# Array umgekehrt ausgeben



## babuschka (18. Aug 2009)

```
public static void main(String[] args) {
    String name; //Variable name

    String liste[]=new String[109]; //Array

    for(int i=0; i<=109; i++){
    System.out.println("Geben Sie Name ein: "); // Namen werden eingegeben
    name=Eingabe.readString(); //Name wird gelesen
  
    if(name.equals(".")||name.equalsIgnoreCase("Ende")){
    System.out.println("Eingabe beendet!");
    System.out.println("");
    for(int c=0; c<=liste.length; c++){
    System.out.printf( liste[c]);
    }
    break;
    }
else{
        liste[i]=name;
    }
    }

}
}
```

Was muss ich tun, damit Array die Liste umgekehrt ausgibt??? Danke im Voraus


----------



## 0001001 (18. Aug 2009)

```
public static void main(String[] args) {
		String name; //Variable name

		String liste[]=new String[109]; //Array

		for(int i=0; i<=109; i++){
			System.out.println("Geben Sie Name ein: "); // Namen werden eingegeben
			name=Eingabe.readString(); //Name wird gelesen

			if(name.equals(".")||name.equalsIgnoreCase("Ende")){
				System.out.println("Eingabe beendet!");
				System.out.println("");
				for(int c=liste.length-1; c<=0; c--){
					System.out.printf( liste[c]);
				}
				break;
			}
			else{
				liste[i]=name;
			}
		}
```


----------



## babuschka (18. Aug 2009)

ÜBUNGSAUFGABEN:
1) Mit welchen Eingaben wird in der Forumsdiskussion zur umgekehrten Array-Ausgabe das Einlesen der Namen laut Code beendet?
2) Fassen Sie die Forumsdiskussion zur umgekehrten Array-Ausgabe in zwei Sätzen zusammen.

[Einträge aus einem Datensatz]
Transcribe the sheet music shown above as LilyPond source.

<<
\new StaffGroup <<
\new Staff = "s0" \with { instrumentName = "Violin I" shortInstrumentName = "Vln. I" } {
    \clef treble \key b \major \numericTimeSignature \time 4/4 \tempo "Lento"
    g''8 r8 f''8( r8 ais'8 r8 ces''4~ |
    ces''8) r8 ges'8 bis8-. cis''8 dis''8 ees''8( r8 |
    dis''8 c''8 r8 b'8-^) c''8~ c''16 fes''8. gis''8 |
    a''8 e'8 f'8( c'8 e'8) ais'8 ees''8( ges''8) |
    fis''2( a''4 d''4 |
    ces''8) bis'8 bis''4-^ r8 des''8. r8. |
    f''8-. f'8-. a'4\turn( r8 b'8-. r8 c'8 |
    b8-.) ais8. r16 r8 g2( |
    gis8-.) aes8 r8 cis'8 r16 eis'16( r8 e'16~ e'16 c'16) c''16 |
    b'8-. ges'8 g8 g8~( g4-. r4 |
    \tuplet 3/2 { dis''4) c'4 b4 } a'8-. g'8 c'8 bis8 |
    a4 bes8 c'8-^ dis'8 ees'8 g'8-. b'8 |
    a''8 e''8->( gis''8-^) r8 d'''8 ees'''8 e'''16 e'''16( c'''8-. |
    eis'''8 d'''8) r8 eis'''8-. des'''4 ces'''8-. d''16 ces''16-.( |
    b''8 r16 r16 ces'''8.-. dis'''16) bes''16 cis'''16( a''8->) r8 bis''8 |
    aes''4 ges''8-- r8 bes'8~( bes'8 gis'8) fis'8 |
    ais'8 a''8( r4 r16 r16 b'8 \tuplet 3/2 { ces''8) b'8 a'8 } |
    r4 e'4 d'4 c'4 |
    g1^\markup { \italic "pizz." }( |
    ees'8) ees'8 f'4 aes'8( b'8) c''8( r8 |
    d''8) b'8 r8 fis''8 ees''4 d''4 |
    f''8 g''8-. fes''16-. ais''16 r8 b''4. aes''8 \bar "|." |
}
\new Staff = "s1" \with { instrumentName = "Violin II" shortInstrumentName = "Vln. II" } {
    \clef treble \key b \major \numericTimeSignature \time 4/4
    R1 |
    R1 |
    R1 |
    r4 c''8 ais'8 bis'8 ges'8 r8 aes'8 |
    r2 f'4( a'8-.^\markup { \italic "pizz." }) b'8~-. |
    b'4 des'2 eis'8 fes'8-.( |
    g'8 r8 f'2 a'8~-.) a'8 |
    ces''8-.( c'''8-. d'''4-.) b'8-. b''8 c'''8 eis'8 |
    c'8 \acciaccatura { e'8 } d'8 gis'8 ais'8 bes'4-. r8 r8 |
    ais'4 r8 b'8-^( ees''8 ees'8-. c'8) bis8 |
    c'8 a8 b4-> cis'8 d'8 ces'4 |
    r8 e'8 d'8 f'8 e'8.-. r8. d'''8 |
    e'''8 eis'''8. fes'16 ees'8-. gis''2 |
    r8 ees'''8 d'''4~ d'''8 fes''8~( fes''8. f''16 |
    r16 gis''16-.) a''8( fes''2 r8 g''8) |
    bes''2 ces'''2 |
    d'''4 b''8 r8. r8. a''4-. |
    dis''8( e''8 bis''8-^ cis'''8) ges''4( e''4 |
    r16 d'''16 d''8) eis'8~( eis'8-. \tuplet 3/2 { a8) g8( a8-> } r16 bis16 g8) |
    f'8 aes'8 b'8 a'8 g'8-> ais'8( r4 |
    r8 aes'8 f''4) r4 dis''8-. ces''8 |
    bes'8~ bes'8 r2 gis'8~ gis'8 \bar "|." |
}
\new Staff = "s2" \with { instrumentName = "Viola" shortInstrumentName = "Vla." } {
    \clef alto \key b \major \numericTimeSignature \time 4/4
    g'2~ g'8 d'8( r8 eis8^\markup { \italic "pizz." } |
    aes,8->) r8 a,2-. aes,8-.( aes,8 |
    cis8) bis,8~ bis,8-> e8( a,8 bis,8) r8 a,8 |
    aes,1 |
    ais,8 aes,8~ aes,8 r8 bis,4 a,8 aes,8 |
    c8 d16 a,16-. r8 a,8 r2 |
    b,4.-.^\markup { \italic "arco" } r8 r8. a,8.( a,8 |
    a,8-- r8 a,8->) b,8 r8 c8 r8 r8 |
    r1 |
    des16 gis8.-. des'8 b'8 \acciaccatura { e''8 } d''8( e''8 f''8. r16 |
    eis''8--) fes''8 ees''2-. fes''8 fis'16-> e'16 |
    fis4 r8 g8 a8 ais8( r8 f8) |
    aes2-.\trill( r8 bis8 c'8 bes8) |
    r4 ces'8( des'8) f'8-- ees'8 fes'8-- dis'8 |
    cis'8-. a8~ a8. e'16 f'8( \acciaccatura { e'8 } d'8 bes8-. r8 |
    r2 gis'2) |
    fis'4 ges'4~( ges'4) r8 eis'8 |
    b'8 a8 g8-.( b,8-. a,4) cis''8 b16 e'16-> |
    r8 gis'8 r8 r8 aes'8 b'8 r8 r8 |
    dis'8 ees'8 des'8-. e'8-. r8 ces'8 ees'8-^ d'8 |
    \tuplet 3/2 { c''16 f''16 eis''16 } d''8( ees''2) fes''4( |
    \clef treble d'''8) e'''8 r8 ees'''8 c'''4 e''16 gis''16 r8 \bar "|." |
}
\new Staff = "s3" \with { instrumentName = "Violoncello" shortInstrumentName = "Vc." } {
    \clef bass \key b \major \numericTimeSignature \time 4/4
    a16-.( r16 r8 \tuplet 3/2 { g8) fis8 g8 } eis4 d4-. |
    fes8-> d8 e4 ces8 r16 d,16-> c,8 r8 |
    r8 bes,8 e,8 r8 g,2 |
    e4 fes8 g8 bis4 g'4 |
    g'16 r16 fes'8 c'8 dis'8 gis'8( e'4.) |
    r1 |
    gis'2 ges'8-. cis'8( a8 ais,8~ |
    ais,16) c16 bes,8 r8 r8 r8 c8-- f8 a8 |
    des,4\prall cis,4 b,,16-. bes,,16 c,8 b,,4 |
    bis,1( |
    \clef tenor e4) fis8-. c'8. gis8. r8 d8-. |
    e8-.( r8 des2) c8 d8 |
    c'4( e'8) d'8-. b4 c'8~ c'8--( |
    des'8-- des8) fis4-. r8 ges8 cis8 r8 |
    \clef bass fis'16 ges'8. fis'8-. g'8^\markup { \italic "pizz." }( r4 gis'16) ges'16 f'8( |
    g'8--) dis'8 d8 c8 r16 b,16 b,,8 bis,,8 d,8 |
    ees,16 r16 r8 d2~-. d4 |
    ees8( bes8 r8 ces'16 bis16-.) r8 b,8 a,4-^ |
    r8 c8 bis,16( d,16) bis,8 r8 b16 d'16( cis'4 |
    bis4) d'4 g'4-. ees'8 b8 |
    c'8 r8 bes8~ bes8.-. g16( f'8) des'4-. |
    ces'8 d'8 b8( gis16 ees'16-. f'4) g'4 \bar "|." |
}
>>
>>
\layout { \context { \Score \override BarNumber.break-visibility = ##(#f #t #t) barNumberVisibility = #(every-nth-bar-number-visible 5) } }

LÖSUNGEN:
1) Mit einem Punkt („.“) oder mit „Ende“, wobei bei „Ende“ die Groß- und Kleinschreibung keine Rolle spielt.

2) babuschka zeigt ein Java-Programm, das Namen in ein Array einliest und bei der Eingabe von „.“ oder „Ende“ die Liste ausgibt, und fragt, wie sich die Liste umgekehrt ausgeben lässt. 0001001 antwortet mit einer geänderten Fassung des Codes, in der die Ausgabeschleife bei liste.length-1 beginnt und den Zähler herunterzählt.